### AIM OF THE EXERCISE
The span to copy runs from the line containing "Easy Blender Frozen" to the last line below. Copy it exactly, with nothing else.

···

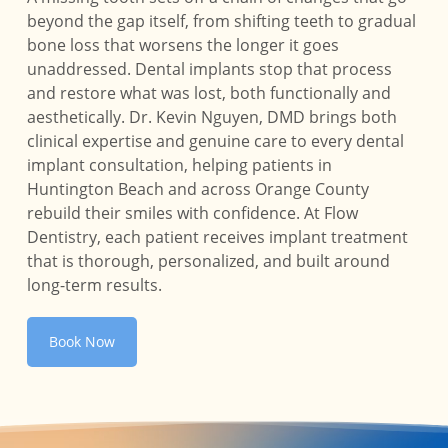
beyond the gap itself, from shifting teeth to gradual
bone loss that worsens the longer it goes
unaddressed. Dental implants stop that process
and restore what was lost, both functionally and
aesthetically. Dr. Kevin Nguyen, DMD brings both
clinical expertise and genuine care to every dental
implant consultation, helping patients in
Huntington Beach and across Orange County
rebuild their smiles with confidence. At Flow
Dentistry, each patient receives implant treatment
that is thorough, personalized, and built around
long-term results.
Book Now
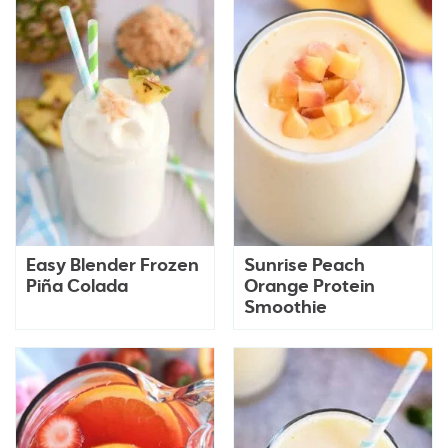
Easy Blender Frozen
Sunrise Peach
Piña Colada
Orange Protein
Smoothie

···

### EXPECTED ANSWER
Easy Blender Frozen
Sunrise Peach
Piña Colada
Orange Protein
Smoothie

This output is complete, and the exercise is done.